# Psalms quoted in the New Testament



## nwink (Sep 28, 2011)

Does anyone know where I can get a list of all the Psalm verses quoted or specifically alluded to in the New Testament?


----------



## Phil D. (Sep 28, 2011)

Table of Old Testament quotes in the New Testament, in English translation

Actually this list will be more useful since it is Psalm specific http://www.jesuswalk.com/psalms/psalms-NT-quotations.htm


----------



## Pilgrim Standard (Sep 28, 2011)

Phil D. said:


> Table of Old Testament quotes in the New Testament, in English translation
> 
> Actually this list will be more useful since it is Psalm specific New Testament Quotations from the Psalms


Good Resource Phil... Thanks.


----------



## Jack K (Sep 28, 2011)

Yes, those are helpful links. Thanks.

To go beyond direct quotations, and include clear allusions, there simply is no resource like the incredible _Commentary on the New Testament Use of the Old Testament_. The Scripture index in the back would give you what you ask for and more. The list is massive.
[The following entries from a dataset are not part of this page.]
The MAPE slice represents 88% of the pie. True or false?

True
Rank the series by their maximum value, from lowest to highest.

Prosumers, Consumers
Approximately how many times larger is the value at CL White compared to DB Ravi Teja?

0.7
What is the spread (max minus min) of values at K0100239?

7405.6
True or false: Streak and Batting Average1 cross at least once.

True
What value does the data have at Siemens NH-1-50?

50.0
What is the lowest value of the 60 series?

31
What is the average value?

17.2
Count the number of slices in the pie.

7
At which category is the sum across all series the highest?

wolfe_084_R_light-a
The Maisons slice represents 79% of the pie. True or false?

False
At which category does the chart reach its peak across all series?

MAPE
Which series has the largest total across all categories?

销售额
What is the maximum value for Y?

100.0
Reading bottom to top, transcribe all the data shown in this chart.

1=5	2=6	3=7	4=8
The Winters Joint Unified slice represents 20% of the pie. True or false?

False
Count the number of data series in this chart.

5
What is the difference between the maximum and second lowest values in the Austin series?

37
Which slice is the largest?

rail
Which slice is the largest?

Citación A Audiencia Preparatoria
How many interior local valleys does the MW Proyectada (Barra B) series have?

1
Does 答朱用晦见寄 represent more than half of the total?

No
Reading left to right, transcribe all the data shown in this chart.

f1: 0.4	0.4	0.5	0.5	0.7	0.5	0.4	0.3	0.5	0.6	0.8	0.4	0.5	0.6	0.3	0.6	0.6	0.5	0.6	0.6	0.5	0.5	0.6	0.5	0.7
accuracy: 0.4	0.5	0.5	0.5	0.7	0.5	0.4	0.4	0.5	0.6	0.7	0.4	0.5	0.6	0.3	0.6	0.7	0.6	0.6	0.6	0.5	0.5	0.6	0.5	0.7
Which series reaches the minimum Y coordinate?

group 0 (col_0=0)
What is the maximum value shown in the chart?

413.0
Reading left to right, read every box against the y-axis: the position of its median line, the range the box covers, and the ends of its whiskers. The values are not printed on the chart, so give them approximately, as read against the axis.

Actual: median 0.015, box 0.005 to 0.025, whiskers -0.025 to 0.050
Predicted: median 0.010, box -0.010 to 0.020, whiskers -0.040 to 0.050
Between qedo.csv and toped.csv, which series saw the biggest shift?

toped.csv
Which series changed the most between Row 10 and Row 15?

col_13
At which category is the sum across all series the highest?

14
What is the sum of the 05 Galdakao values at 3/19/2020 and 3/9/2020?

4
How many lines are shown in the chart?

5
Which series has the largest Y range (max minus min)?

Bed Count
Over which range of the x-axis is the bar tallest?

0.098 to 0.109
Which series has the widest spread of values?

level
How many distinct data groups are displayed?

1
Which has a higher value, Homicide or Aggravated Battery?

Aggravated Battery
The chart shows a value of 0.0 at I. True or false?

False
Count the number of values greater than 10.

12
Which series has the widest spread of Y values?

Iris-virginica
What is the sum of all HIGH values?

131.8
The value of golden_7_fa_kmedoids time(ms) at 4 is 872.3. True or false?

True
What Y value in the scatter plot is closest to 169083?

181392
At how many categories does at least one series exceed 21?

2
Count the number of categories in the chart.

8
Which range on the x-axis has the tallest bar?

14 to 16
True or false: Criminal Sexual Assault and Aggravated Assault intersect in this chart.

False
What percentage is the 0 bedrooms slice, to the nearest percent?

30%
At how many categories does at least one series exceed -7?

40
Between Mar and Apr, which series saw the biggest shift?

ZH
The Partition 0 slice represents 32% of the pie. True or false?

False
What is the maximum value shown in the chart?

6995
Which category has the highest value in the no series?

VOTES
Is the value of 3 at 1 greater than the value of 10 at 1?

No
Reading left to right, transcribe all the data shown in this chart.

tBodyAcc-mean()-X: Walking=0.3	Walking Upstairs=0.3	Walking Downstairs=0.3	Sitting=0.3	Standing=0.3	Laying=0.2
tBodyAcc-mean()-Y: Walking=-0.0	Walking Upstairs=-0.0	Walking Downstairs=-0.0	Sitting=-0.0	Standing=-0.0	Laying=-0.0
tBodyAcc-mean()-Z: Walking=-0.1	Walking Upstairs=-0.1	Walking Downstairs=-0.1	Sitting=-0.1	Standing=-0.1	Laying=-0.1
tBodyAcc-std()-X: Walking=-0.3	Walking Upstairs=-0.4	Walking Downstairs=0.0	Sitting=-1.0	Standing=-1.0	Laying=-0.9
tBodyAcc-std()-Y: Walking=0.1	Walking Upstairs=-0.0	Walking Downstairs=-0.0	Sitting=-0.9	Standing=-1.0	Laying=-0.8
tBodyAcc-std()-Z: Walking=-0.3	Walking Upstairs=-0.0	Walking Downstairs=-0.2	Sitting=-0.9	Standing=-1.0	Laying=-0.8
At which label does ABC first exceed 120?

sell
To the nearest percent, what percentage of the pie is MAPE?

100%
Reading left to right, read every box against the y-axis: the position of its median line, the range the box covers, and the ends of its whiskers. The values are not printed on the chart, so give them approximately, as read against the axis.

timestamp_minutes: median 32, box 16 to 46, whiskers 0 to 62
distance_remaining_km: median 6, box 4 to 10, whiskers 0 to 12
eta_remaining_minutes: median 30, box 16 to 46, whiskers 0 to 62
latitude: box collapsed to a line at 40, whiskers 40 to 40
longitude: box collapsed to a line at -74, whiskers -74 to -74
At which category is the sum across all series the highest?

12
Of course, that doesn't help if you don't have the book and need it _now._ And aquiring the book will set you back some serious change. But as a long-term investment I highly recommend it. It's one of my most used reference works.


----------



## bug (Sep 29, 2011)

Get Logos if you can afford it, the bible study edition contains this resource "Old Testament Quotes in the New Testament (HCSB)"


----------



## TexanRose (Sep 30, 2011)

There is also a list in the back of the RPCNA Psalter, "The Book of Psalms for Singing."


----------